### Directions for this task
Rewrite the rows from the first one up to and including the line with "text The fields" as a numbered list, leaving out blank lines.

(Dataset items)

┄┄┄┄┄┄

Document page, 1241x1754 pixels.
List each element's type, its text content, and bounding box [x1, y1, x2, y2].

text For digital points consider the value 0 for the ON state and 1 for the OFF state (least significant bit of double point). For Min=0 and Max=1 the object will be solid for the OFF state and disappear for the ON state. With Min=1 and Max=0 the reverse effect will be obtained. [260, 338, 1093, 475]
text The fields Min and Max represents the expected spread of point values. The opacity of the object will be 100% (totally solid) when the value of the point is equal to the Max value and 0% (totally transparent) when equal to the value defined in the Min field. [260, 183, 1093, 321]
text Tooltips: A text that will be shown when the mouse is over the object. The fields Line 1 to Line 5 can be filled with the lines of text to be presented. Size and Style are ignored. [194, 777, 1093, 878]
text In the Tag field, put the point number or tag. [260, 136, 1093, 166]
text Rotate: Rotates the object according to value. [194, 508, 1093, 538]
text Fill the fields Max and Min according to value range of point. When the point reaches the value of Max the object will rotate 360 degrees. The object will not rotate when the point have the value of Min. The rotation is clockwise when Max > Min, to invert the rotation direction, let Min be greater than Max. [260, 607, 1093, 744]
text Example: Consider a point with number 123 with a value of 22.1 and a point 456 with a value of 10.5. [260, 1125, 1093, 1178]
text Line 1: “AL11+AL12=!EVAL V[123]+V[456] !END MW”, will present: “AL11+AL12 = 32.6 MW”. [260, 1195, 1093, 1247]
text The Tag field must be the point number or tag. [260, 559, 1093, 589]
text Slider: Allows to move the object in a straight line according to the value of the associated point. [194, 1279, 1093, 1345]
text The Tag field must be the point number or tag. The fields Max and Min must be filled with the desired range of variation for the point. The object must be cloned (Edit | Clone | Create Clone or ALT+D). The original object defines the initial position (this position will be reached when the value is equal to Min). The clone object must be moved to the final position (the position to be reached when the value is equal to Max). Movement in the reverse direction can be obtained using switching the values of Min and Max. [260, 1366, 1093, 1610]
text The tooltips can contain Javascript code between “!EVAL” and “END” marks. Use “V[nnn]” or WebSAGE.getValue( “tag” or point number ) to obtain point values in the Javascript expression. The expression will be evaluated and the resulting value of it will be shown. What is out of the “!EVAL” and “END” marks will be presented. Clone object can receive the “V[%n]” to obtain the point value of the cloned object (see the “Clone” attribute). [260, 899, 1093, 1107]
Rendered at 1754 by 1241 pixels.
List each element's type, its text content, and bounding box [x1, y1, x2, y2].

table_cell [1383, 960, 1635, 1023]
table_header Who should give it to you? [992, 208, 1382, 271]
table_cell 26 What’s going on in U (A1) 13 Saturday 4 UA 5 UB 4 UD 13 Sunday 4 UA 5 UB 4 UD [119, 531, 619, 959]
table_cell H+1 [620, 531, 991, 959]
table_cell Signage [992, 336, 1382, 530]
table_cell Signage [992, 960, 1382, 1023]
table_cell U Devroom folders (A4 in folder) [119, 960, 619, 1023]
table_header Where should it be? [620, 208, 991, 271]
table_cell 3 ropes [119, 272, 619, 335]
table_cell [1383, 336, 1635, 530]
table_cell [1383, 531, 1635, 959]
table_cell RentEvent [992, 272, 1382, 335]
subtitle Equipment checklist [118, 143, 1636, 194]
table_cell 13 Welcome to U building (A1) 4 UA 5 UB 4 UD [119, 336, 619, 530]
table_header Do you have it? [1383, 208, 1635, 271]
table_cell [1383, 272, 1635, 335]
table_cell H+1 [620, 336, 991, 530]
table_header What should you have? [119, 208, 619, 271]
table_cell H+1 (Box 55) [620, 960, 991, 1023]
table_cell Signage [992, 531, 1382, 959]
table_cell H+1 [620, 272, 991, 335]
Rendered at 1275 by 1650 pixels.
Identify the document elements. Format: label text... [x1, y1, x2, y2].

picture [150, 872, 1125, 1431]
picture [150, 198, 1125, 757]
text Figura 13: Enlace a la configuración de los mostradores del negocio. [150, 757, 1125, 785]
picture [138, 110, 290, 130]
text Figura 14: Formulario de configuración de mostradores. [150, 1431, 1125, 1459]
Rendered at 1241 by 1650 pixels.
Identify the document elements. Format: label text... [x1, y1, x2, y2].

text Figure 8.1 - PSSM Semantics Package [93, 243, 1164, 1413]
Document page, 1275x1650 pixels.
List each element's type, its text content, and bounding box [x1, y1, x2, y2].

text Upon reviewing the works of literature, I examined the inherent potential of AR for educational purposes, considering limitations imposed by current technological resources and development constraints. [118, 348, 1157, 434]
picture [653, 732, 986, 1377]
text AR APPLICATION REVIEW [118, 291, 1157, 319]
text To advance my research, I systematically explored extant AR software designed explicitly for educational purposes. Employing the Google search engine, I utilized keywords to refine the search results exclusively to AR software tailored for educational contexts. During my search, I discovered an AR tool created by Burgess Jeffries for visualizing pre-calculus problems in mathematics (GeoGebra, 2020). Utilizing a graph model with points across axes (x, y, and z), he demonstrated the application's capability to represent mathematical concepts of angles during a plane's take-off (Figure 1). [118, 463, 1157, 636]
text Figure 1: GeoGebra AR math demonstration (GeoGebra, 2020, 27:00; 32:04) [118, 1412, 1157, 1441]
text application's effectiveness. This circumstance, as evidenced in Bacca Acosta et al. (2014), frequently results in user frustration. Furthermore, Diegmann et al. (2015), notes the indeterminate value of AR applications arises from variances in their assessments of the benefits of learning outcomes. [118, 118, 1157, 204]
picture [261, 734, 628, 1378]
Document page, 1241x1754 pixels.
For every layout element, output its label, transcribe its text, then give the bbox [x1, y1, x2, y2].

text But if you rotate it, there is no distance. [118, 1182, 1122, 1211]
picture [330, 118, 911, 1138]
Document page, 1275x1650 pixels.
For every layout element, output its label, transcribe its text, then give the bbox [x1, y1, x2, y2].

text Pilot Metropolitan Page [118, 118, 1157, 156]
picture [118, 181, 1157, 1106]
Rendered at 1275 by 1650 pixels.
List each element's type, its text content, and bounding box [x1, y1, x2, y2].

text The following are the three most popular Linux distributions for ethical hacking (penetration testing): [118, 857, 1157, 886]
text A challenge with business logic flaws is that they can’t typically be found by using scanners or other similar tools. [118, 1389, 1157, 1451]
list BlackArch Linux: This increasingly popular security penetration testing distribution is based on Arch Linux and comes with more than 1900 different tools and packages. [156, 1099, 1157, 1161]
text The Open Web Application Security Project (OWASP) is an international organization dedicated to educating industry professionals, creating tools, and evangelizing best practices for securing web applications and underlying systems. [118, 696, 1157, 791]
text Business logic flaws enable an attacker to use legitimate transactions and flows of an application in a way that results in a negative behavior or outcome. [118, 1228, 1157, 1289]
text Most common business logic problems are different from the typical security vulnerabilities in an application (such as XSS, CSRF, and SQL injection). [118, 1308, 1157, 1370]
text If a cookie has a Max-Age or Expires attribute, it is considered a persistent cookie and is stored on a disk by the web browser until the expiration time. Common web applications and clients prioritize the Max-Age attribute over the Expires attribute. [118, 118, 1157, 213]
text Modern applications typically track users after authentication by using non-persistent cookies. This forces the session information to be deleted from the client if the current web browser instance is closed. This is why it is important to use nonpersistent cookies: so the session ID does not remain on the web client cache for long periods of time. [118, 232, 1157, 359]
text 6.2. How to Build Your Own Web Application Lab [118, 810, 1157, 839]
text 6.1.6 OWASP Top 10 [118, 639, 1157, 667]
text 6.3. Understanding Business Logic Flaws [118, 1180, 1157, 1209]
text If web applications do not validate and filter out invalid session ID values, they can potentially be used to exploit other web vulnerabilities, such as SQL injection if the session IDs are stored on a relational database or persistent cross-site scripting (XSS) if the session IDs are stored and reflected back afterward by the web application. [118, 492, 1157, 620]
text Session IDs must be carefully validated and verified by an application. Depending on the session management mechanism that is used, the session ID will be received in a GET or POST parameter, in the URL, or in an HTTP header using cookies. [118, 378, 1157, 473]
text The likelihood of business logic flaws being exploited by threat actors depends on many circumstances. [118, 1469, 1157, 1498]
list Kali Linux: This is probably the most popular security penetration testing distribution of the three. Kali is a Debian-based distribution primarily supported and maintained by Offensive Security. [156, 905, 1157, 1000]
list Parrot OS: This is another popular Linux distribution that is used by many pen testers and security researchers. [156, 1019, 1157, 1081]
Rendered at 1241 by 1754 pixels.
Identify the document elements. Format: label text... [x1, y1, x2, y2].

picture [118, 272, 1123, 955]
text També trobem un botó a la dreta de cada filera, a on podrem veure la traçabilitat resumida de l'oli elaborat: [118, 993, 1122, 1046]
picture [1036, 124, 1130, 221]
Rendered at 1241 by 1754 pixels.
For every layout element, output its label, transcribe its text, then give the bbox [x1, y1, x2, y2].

┄┄┄┄┄┄

### Result below
1. Document page, 1241x1754 pixels.
2. List each element's type, its text content, and bounding box [x1, y1, x2, y2].
3. text For digital points consider the value 0 for the ON state and 1 for the OFF state (least significant bit of double point). For Min=0 and Max=1 the object will be solid for the OFF state and disappear for the ON state. With Min=1 and Max=0 the reverse effect will be obtained. [260, 338, 1093, 475]
4. text The fields Min and Max represents the expected spread of point values. The opacity of the object will be 100% (totally solid) when the value of the point is equal to the Max value and 0% (totally transparent) when equal to the value defined in the Min field. [260, 183, 1093, 321]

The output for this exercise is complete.